Strategies for Prevention
Physical activity and heart disease risk
Physical activity is an important part of looking after your health and reducing your risk of CHD. Regular physical activity will:
- Improve your long-term health
- Reduce your risk of heart attack
- Give you more energy
- Help you to manage your weight
- Help you to achieve healthier total cholesterol
- Lower your blood pressure
- Make your bones and muscles stronger
- Make you feel more confident, happy and relaxed
- Help you to sleep better.
If you have had a heart attack, regular physical activity will help you to recover more quickly. If you have diabetes, it will also help you to manage your blood-glucose levels.
Physical activity doesn’t have to be strenuous. Moderate-intensity physical activity, such as brisk walking, is great for your health. We recommend that you do at least 30 minutes of moderate-intensity physical activity on most, if not all, days of the week. You can do this in smaller bouts, such as three 10-minute walks, if it is easier.
Things to remember
- There is no single thing that causes CHD, but there are several risk factors that contribute to it.

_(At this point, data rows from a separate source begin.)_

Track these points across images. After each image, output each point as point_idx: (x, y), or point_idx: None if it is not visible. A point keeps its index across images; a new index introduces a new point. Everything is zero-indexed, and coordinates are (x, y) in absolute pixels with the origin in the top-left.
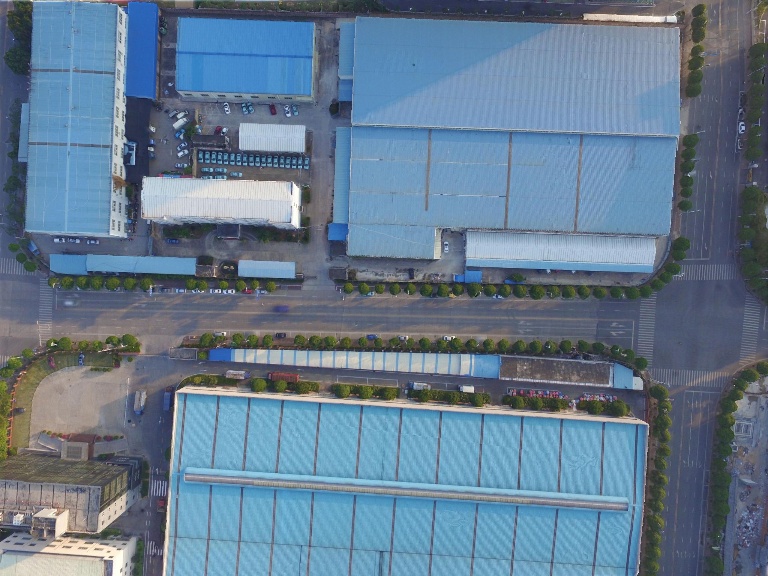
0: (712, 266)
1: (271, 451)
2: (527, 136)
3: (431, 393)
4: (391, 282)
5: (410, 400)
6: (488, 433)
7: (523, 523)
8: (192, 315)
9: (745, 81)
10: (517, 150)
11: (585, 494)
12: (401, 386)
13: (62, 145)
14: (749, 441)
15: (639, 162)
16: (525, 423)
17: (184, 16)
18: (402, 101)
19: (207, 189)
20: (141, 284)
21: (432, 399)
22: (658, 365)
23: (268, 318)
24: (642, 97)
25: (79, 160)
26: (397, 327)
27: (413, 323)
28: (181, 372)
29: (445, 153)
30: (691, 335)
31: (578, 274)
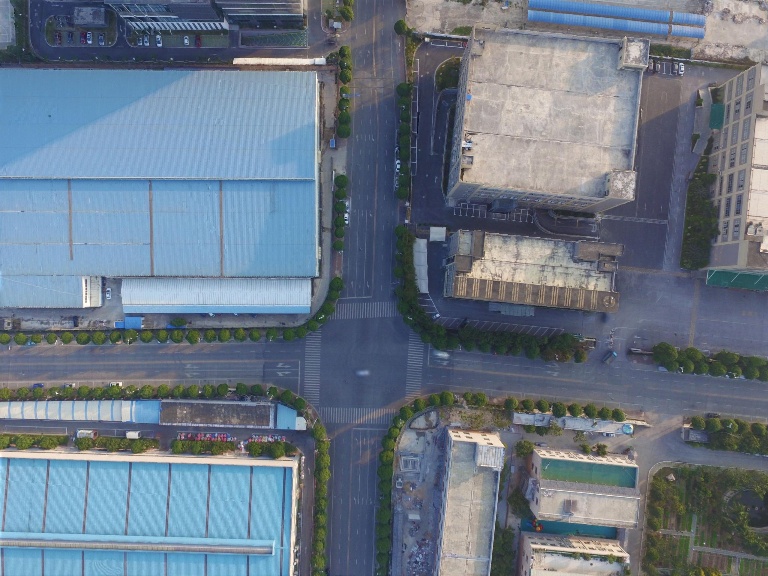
0: (375, 304)
1: None
2: (166, 183)
3: (92, 441)
4: (53, 331)
5: (75, 448)
6: (136, 481)
7: (173, 569)
8: None
9: None
10: (157, 197)
11: (232, 538)
12: (70, 434)
13: None
14: (416, 476)
15: (280, 206)
16: (173, 469)
17: None
18: (37, 153)
19: None
20: None
21: None
22: (325, 404)
23: None
24: (277, 141)
25: None
26: (64, 375)
27: (80, 370)
28: None
29: (86, 203)
30: (356, 373)
31: (243, 316)
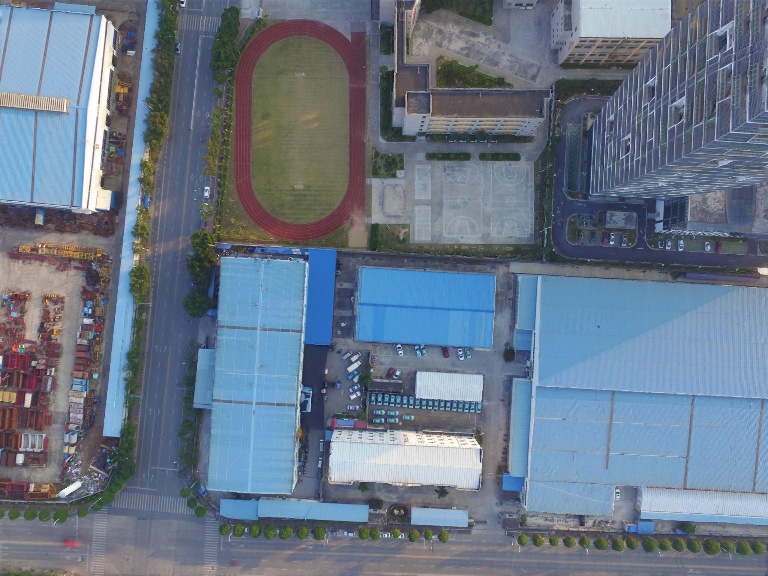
0: None
1: None
2: (709, 399)
3: None
4: (563, 530)
5: None
6: None
7: None
8: (360, 558)
9: None
10: (699, 412)
11: None
12: None
13: (247, 404)
14: None
15: None
16: None
17: (358, 256)
18: (587, 364)
19: (396, 455)
20: (316, 536)
21: None
22: None
23: (436, 562)
24: None
25: (264, 419)
26: (566, 573)
27: (582, 569)
28: None
29: (627, 414)
30: None
31: None
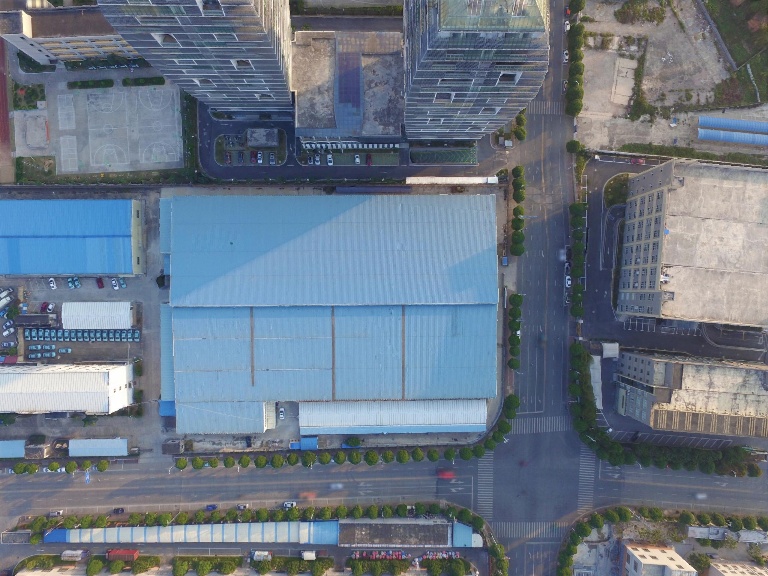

- You can reduce your risk of developing CHD by reducing or removing the modifiable risk factors, such as smoking, high total cholesterol, high blood pressure, being physically inactive, being overweight, diabetes, depression and social isolation.
- Take any medicines as prescribed by your doctor.
Coronary heart disease (CHD) affects many people and may cause angina (chest pain) and heart attack. Risk factors for heart disease include smoking, diabetes, obesity, family history and age. By following a healthy lifestyle and taking medicines as prescribed by your doctor, you can reduce your overall risk of developing coronary heart disease.